⭐ / ⭐ ⭐ ⭐ ⭐ ⭐
With strong, likeable performances, a smart script, and taut direction, this could have been a good movie. But since it has none of those things, Braven is not a good movie. It isn’t exciting, it isn’t immersive, it isn’t thought provoking and it certainly isn’t funny, which is perhaps the most egregious error this foul film (or “foulm”) commits seeing as it’s presented as a comedy.
Jason Ammo is Lenny Dort, a twenty-two year old cobbler known for his uncanny bargain hunting and trading skills in and around the small town of Braven where he also serves as CPA, a court-ordered job he does not get paid to do. Due to his arrest for drunken fishing where he was taken into custody inside a midtown Baldorf’s ladiesroom sitting fully pantsed on a bidet and casting bait over the surrounding stalls, he must also refrain from riding a tricycle until the year 2030. The cordwainer is a wizard with a sleeking bone and a devout worshipper of St. Crispin, with all his books on tape and motivational posters. Local children love to watch Dort crimp and skive in his top hat and tails as he is also known for his fashion sense.
And then there’s Jonk, played by newcomer Jill Agnew, the town magistrate. She and Lenny are spying on each other, both incorrectly assuming the other is to blame for their recent sanitation woes. Both like to dance to industrial noise loops but he does it in his basement wearing nothing but a ski mask while she does it on the roof before breakfast in full pilgrim attire, even donning oatbran hoopskirts and wooden bonnets. Suspicion invades their lives and informs their choices but it’s both misplaced and misguided.

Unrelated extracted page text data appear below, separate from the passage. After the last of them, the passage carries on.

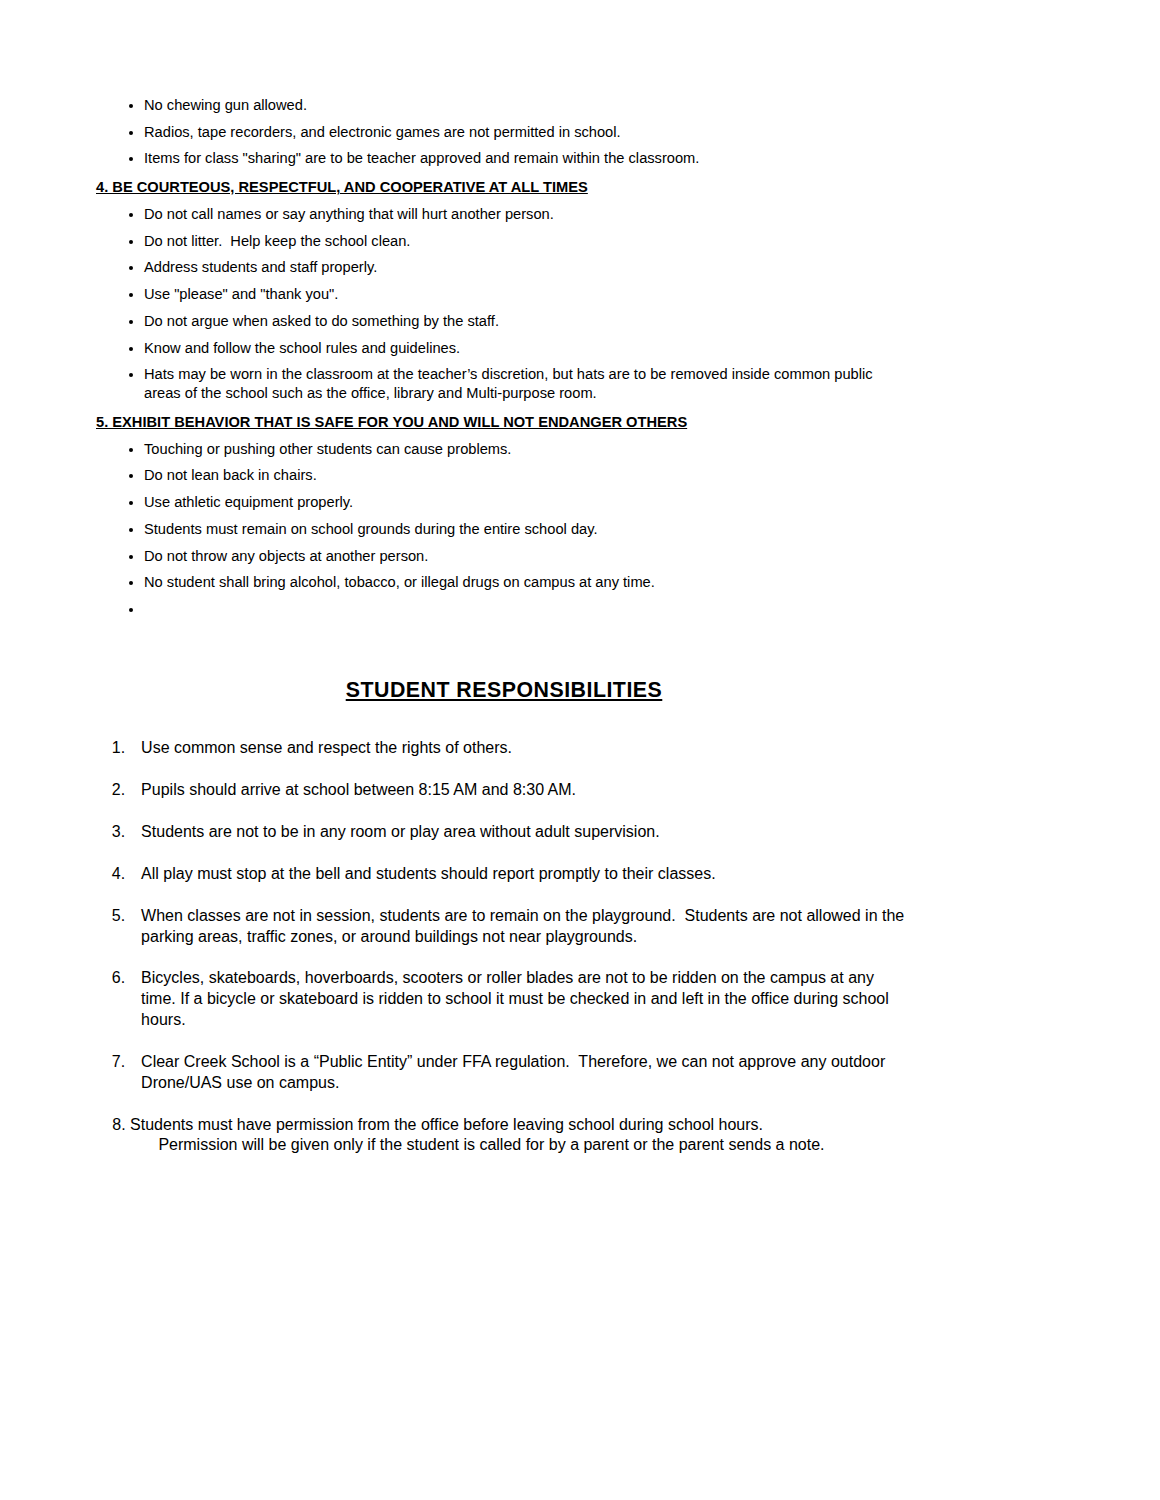No chewing gun allowed.
Radios, tape recorders, and electronic games are not permitted in school.
Items for class "sharing" are to be teacher approved and remain within the classroom.
4. BE COURTEOUS, RESPECTFUL, AND COOPERATIVE AT ALL TIMES
Do not call names or say anything that will hurt another person.
Do not litter. Help keep the school clean.
Address students and staff properly.
Use "please" and "thank you".
Do not argue when asked to do something by the staff.
Know and follow the school rules and guidelines.
Hats may be worn in the classroom at the teacher’s discretion, but hats are to be removed inside common public areas of the school such as the office, library and Multi-purpose room.
5. EXHIBIT BEHAVIOR THAT IS SAFE FOR YOU AND WILL NOT ENDANGER OTHERS
Touching or pushing other students can cause problems.
Do not lean back in chairs.
Use athletic equipment properly.
Students must remain on school grounds during the entire school day.
Do not throw any objects at another person.
No student shall bring alcohol, tobacco, or illegal drugs on campus at any time.
STUDENT RESPONSIBILITIES
Use common sense and respect the rights of others.
Pupils should arrive at school between 8:15 AM and 8:30 AM.
Students are not to be in any room or play area without adult supervision.
All play must stop at the bell and students should report promptly to their classes.
When classes are not in session, students are to remain on the playground. Students are not allowed in the parking areas, traffic zones, or around buildings not near playgrounds.
Bicycles, skateboards, hoverboards, scooters or roller blades are not to be ridden on the campus at any time. If a bicycle or skateboard is ridden to school it must be checked in and left in the office during school hours.
Clear Creek School is a “Public Entity” under FFA regulation. Therefore, we can not approve any outdoor Drone/UAS use on campus.
8. Students must have permission from the office before leaving school during school hours. Permission will be given only if the student is called for by a parent or the parent sends a note.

Just because someone is carrying a garbage pail filled with excrement doesn’t mean they’re the one who clogged your toilets.

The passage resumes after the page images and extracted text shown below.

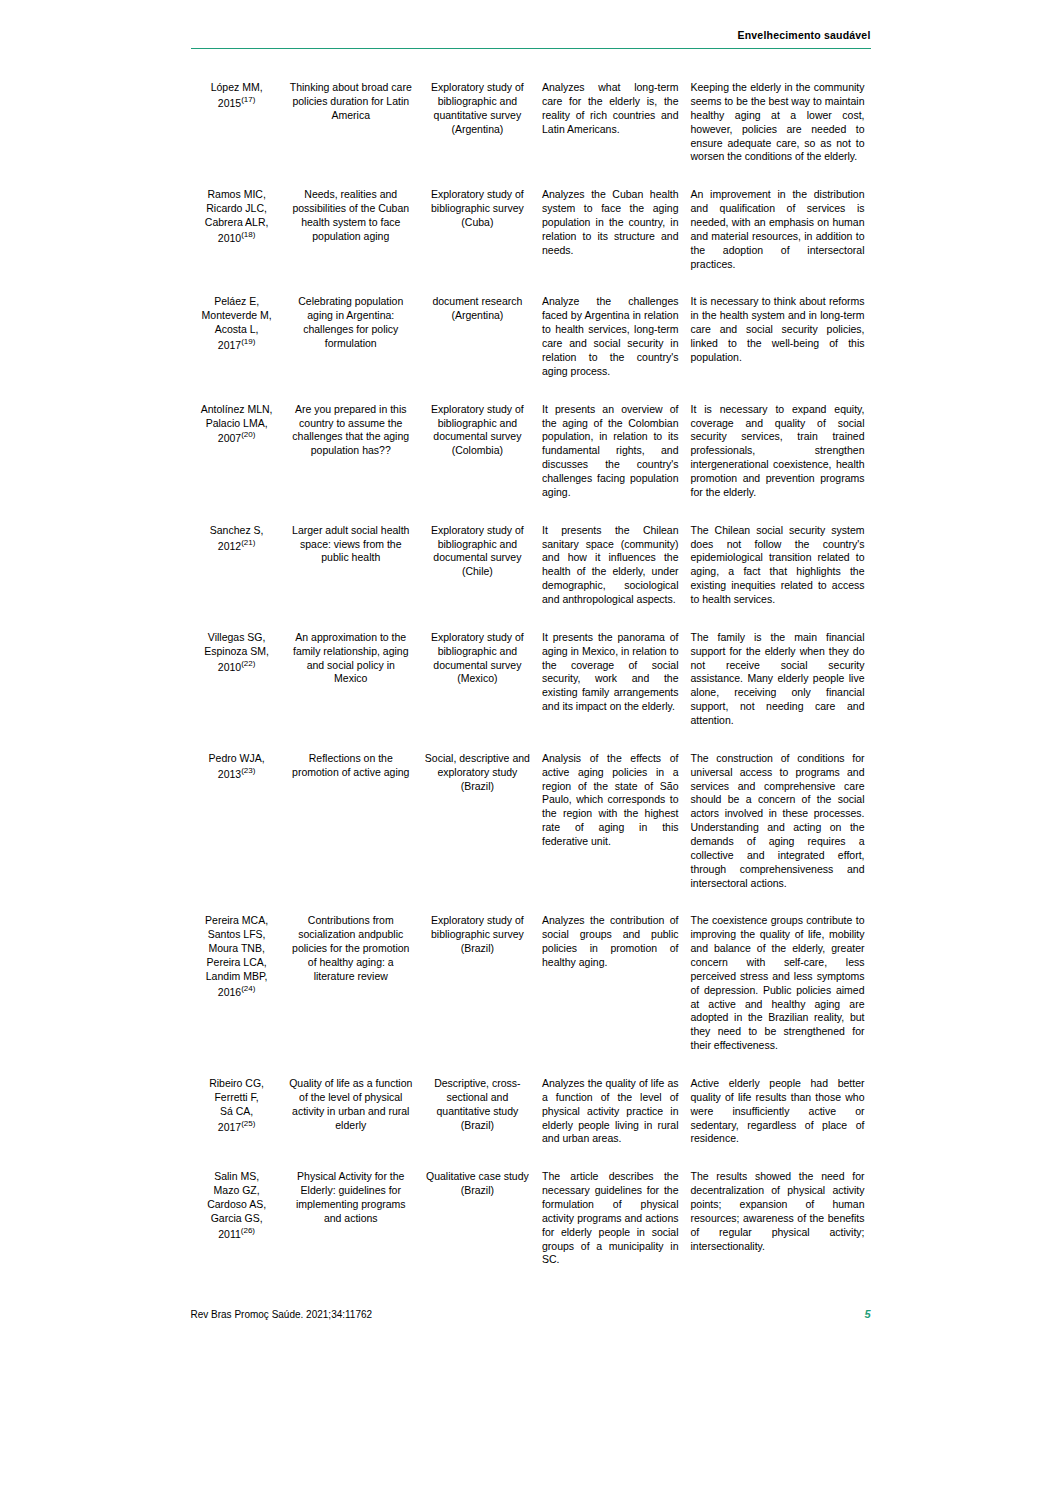Envelhecimento saudável
| López MM, 2015 (17) | Thinking about broad care policies duration for Latin America | Exploratory study of bibliographic and quantitative survey (Argentina) | Analyzes what long-term care for the elderly is, the reality of rich countries and Latin Americans. | Keeping the elderly in the community seems to be the best way to maintain healthy aging at a lower cost, however, policies are needed to ensure adequate care, so as not to worsen the conditions of the elderly. |
| Ramos MIC, Ricardo JLC, Cabrera ALR, 2010 (18) | Needs, realities and possibilities of the Cuban health system to face population aging | Exploratory study of bibliographic survey (Cuba) | Analyzes the Cuban health system to face the aging population in the country, in relation to its structure and needs. | An improvement in the distribution and qualification of services is needed, with an emphasis on human and material resources, in addition to the adoption of intersectoral practices. |
| Peláez E, Monteverde M, Acosta L, 2017 (19) | Celebrating population aging in Argentina: challenges for policy formulation | document research (Argentina) | Analyze the challenges faced by Argentina in relation to health services, long-term care and social security in relation to the country's aging process. | It is necessary to think about reforms in the health system and in long-term care and social security policies, linked to the well-being of this population. |
| Antolínez MLN, Palacio LMA, 2007 (20) | Are you prepared in this country to assume the challenges that the aging population has?? | Exploratory study of bibliographic and documental survey (Colombia) | It presents an overview of the aging of the Colombian population, in relation to its fundamental rights, and discusses the country's challenges facing population aging. | It is necessary to expand equity, coverage and quality of social security services, train trained professionals, strengthen intergenerational coexistence, health promotion and prevention programs for the elderly. |
| Sanchez S, 2012 (21) | Larger adult social health space: views from the public health | Exploratory study of bibliographic and documental survey (Chile) | It presents the Chilean sanitary space (community) and how it influences the health of the elderly, under demographic, sociological and anthropological aspects. | The Chilean social security system does not follow the country's epidemiological transition related to aging, a fact that highlights the existing inequities related to access to health services. |
| Villegas SG, Espinoza SM, 2010 (22) | An approximation to the family relationship, aging and social policy in Mexico | Exploratory study of bibliographic and documental survey (Mexico) | It presents the panorama of aging in Mexico, in relation to the coverage of social security, work and the existing family arrangements and its impact on the elderly. | The family is the main financial support for the elderly when they do not receive social security assistance. Many elderly people live alone, receiving only financial support, not needing care and attention. |
| Pedro WJA, 2013 (23) | Reflections on the promotion of active aging | Social, descriptive and exploratory study (Brazil) | Analysis of the effects of active aging policies in a region of the state of São Paulo, which corresponds to the region with the highest rate of aging in this federative unit. | The construction of conditions for universal access to programs and services and comprehensive care should be a concern of the social actors involved in these processes. Understanding and acting on the demands of aging requires a collective and integrated effort, through comprehensiveness and intersectoral actions. |
| Pereira MCA, Santos LFS, Moura TNB, Pereira LCA, Landim MBP, 2016 (24) | Contributions from socialization andpublic policies for the promotion of healthy aging: a literature review | Exploratory study of bibliographic survey (Brazil) | Analyzes the contribution of social groups and public policies in promotion of healthy aging. | The coexistence groups contribute to improving the quality of life, mobility and balance of the elderly, greater concern with self-care, less perceived stress and less symptoms of depression. Public policies aimed at active and healthy aging are adopted in the Brazilian reality, but they need to be strengthened for their effectiveness. |
| Ribeiro CG, Ferretti F, Sá CA, 2017 (25) | Quality of life as a function of the level of physical activity in urban and rural elderly | Descriptive, cross-sectional and quantitative study (Brazil) | Analyzes the quality of life as a function of the level of physical activity practice in elderly people living in rural and urban areas. | Active elderly people had better quality of life results than those who were insufficiently active or sedentary, regardless of place of residence. |
| Salin MS, Mazo GZ, Cardoso AS, Garcia GS, 2011 (26) | Physical Activity for the Elderly: guidelines for implementing programs and actions | Qualitative case study (Brazil) | The article describes the necessary guidelines for the formulation of physical activity programs and actions for elderly people in social groups of a municipality in SC. | The results showed the need for decentralization of physical activity points; expansion of human resources; awareness of the benefits of regular physical activity; intersectionality. |
Rev Bras Promoç Saúde. 2021;34:11762
5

Ammo (A Face In The Crowd) does fairly well in an empty role. He plays Lenny like the creepy guy at the mall who’s always buying knives; creepy to women because he’s always buying knives and creepy to men because they know their wives and girlfriends also think he’s hot. Ammo certainly has the physical presence to be in front of the camera and while he may not be Laurence Olivier this ain’t Shakespeare. Despite her age Agnew plays Jonk like some sort of lovestruck spinster, and while the actress is a joy to watch, her performance just doesn’t mesh with the rest of the cast, leaving her starkly misused.
Unfortunately for the film, director Shank Williams (Something Wild) has no command of his actors or the material, so Ammo and Agnew et al are left to their own devices. The results are at best marginally watchable but not for a feature length eighty-nine minutes. There’s a cloying aimlessness, an unamusing sense of bumbling in every scene. Even the soundtrack seems unsure if the film is supposed to be a subtle psychological drama or a preposterous comedy. The audio miscues alone made me laugh more than any of the jumbled, flat dialog or its uninspired delivery.
As for the humor, the best one can say is at least they didn’t pile on the poo jokes, leaving the plumbing accidents blissfully unseen, but the stench is everywhere. Lifeless writing and worse direction make lousy bedfellows and even lousier films, but somewhere in this mess there might be an interesting story; an alternate cut could perhaps make this a bizarre character study, but it would also leave the film about fifteen minutes long. Or maybe if it were given totally rewritten subtitles for foreign audiences it could be marketed as an abstract thriller. Anything but the loaf of pinch it presently is.